Purpose: To review the existing literature on the social and psychological challenges faced by people with an amputation and to provide a detailed analysis of the literature examining psychological adjustment to these challenges across time.
Method: Existing papers on psychological adjustment to amputation were analysed according to their results, methodology, and conclusions.
Results: Although depression and anxiety are relatively high up to 2 years post-amputation, they appear to decline thereafter to general population norms. However, social discomfort and body-image anxiety have also been found among some people with amputations, and these have been associated with increased activity restriction, depression, and anxiety. Factors associated with positive adjustment to limb loss include greater time since amputation, more social support, greater satisfaction with the prosthesis, active coping attempts, an optimistic personality disposition, a lower level of amputation in the case of lower limbs, and lower levels of phantom limb pain and stump pain.
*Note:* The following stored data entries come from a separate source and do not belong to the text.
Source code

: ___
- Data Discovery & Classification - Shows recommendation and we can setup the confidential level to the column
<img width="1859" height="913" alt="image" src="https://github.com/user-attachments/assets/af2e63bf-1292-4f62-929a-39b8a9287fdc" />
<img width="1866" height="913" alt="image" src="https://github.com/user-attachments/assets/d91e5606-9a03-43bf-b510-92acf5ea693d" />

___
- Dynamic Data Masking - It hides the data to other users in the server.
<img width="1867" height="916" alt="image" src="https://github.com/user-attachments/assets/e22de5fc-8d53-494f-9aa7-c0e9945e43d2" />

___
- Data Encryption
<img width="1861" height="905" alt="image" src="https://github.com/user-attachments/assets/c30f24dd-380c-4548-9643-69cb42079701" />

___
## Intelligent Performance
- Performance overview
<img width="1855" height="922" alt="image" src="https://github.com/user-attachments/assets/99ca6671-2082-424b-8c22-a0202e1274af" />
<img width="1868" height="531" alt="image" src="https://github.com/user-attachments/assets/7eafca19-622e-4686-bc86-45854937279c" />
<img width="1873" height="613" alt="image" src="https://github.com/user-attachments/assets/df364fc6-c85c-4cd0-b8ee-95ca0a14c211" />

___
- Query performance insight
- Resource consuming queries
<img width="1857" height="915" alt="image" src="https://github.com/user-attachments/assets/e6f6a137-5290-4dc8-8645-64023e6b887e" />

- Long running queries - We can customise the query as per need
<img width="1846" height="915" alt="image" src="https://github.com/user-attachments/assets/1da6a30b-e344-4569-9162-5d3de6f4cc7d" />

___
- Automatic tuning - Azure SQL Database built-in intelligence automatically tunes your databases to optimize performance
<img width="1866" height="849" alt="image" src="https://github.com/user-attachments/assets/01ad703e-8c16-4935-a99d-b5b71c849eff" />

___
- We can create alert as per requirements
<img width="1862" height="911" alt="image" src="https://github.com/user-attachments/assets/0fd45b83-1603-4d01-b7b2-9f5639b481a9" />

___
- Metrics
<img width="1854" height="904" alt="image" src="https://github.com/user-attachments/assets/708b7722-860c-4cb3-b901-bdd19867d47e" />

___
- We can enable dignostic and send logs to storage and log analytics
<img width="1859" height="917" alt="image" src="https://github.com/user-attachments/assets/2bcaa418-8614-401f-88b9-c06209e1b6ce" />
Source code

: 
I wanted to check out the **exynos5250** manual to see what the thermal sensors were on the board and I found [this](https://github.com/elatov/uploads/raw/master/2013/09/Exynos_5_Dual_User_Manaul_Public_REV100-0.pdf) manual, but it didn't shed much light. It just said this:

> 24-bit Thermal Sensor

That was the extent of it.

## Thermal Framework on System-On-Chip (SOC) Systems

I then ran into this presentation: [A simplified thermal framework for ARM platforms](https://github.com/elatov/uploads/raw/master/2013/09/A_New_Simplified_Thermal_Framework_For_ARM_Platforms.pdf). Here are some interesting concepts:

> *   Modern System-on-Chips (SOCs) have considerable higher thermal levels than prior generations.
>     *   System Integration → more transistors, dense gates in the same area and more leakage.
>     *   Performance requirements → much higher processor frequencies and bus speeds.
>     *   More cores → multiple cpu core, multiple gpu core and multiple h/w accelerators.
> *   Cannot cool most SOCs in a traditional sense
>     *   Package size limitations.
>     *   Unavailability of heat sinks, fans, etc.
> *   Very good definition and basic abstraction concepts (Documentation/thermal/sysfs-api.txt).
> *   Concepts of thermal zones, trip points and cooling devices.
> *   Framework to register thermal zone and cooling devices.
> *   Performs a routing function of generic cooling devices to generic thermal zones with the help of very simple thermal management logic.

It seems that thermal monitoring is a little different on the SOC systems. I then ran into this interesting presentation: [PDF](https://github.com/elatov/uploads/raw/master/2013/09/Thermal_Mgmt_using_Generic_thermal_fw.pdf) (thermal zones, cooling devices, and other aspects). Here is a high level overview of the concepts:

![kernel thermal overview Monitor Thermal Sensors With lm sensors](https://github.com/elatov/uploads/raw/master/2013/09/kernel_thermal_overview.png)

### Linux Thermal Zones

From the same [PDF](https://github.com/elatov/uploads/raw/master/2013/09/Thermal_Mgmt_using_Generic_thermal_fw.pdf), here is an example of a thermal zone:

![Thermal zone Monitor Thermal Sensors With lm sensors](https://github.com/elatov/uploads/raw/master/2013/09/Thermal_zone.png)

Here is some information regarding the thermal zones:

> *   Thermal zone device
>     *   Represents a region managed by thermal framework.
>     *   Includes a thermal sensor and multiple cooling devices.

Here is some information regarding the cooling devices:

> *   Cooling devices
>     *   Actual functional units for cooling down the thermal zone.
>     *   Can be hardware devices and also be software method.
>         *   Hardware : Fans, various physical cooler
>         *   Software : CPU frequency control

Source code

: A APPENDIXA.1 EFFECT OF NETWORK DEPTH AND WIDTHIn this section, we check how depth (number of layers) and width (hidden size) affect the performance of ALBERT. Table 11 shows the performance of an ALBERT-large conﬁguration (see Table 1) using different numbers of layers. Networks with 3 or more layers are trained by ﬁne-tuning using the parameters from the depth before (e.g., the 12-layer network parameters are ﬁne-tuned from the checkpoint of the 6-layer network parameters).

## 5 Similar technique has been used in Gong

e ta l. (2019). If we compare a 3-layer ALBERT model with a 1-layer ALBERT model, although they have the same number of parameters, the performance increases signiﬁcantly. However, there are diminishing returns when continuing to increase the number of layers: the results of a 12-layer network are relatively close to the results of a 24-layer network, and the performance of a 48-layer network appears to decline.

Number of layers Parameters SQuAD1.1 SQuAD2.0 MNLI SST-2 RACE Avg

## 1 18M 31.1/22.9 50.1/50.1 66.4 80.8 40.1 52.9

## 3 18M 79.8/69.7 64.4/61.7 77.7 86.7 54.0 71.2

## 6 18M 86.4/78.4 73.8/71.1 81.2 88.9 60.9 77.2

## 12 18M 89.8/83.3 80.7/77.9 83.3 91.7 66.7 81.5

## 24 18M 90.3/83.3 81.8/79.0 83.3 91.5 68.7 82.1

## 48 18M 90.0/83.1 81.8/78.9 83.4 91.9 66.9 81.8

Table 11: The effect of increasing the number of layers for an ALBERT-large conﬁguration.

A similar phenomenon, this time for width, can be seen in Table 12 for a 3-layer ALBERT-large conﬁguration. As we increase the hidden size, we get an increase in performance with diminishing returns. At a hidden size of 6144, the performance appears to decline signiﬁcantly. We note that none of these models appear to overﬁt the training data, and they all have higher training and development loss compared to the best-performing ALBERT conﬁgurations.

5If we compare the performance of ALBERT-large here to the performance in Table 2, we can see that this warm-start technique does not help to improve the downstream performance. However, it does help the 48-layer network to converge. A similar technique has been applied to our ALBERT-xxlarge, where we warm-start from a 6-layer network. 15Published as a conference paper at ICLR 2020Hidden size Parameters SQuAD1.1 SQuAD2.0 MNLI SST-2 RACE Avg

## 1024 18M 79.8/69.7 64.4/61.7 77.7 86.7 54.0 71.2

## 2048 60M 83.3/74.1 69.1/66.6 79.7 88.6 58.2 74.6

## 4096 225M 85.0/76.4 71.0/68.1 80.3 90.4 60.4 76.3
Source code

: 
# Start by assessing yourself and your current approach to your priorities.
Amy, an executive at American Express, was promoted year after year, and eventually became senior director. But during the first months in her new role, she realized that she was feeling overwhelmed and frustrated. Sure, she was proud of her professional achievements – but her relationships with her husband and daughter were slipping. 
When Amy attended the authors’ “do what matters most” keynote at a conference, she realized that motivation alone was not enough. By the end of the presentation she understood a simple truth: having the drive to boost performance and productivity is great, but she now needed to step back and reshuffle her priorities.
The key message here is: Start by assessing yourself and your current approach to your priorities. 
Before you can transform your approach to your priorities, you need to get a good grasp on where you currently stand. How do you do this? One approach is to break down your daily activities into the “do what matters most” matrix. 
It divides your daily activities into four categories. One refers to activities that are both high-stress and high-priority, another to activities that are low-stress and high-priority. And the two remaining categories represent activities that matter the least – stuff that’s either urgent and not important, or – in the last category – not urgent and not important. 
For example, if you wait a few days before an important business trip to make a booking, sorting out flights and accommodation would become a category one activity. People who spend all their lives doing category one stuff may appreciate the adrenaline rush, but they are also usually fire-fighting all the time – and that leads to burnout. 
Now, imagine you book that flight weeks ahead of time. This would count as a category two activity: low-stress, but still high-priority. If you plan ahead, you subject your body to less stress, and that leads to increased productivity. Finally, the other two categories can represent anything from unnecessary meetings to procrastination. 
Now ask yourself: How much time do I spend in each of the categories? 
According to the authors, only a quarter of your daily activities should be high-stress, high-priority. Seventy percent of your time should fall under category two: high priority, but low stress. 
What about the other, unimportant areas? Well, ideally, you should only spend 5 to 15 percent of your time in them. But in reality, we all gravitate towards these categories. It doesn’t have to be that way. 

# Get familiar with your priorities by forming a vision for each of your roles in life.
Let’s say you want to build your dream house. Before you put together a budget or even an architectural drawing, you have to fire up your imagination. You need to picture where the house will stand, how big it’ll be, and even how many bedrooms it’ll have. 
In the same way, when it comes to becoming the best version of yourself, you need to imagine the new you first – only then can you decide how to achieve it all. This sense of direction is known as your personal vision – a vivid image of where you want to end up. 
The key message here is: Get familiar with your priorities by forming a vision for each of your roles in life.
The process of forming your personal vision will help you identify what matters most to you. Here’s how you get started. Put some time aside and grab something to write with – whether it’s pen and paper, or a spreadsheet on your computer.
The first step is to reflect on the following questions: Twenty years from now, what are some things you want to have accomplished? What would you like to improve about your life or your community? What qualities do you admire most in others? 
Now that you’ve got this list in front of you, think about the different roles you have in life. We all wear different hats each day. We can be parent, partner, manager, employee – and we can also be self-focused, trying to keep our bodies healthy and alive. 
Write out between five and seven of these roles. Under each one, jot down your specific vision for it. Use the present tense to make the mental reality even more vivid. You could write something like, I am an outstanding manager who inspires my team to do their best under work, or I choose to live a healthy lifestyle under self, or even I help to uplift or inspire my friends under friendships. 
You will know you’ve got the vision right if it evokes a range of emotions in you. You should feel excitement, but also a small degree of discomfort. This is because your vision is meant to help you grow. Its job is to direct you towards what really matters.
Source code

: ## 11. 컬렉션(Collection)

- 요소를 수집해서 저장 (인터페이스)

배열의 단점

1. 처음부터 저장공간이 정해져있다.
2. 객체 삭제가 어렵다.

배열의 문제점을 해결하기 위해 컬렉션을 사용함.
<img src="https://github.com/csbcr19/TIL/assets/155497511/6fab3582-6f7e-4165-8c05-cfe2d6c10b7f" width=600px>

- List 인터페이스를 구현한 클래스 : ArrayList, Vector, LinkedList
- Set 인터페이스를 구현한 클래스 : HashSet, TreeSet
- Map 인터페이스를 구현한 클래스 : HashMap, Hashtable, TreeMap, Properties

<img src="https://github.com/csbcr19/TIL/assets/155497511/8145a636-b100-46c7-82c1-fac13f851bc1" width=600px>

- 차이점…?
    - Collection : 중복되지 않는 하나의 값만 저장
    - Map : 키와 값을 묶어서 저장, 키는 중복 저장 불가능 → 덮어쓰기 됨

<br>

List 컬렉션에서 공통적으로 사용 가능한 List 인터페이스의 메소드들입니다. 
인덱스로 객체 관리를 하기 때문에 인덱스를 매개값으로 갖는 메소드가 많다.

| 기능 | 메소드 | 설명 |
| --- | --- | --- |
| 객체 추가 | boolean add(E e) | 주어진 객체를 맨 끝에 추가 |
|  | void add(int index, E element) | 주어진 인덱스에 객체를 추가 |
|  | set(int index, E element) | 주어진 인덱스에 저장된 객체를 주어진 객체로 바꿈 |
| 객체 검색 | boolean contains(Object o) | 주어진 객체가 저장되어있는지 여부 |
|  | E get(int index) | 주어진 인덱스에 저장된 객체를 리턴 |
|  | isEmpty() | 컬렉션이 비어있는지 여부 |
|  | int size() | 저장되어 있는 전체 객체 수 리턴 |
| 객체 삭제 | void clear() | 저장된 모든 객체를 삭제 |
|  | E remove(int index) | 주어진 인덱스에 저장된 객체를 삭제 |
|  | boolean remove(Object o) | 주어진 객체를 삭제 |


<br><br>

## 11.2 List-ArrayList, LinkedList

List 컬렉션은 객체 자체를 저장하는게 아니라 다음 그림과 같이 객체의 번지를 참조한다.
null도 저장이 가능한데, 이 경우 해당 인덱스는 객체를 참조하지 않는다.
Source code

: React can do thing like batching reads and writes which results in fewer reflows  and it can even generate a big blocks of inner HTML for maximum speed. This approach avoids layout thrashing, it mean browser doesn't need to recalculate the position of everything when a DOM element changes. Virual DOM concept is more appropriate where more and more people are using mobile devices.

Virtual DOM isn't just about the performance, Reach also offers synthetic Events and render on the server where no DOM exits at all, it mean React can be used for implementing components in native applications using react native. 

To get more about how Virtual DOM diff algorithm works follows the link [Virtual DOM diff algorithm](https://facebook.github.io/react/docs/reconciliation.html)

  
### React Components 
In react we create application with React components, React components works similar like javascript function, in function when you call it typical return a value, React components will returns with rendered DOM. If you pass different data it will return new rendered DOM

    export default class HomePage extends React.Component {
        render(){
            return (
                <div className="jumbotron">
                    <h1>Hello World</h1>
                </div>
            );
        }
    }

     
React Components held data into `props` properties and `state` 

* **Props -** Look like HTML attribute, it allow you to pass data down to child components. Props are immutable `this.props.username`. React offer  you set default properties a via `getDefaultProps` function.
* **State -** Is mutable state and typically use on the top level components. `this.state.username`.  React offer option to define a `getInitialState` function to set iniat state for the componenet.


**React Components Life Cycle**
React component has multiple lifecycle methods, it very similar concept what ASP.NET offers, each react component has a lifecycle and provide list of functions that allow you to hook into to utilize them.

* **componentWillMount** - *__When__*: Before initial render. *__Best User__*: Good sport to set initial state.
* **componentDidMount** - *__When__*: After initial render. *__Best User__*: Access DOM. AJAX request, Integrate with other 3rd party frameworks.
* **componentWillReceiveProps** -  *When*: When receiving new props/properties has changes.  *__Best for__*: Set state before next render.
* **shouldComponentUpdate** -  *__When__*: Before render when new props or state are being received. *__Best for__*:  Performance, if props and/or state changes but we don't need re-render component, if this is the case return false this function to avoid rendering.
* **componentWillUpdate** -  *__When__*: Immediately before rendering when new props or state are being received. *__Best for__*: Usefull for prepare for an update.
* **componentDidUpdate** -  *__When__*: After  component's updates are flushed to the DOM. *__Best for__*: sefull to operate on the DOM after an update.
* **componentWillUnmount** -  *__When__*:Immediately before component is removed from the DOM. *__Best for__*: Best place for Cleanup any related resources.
Conclusion: The majority of studies on adjustment to amputation are cross-sectional in design and have used noncomparable measures. Furthermore, they have neglected to study many important areas of rehabilitation, including immediate reaction to amputation, adjustment during and shortly after the rehabilitation period, and development of a changed sense of self and identity. In order to address these concerns, more longitudinal and qualitative research is called for. We end by outlining the components of a descriptive phased model of the rehabilitation process.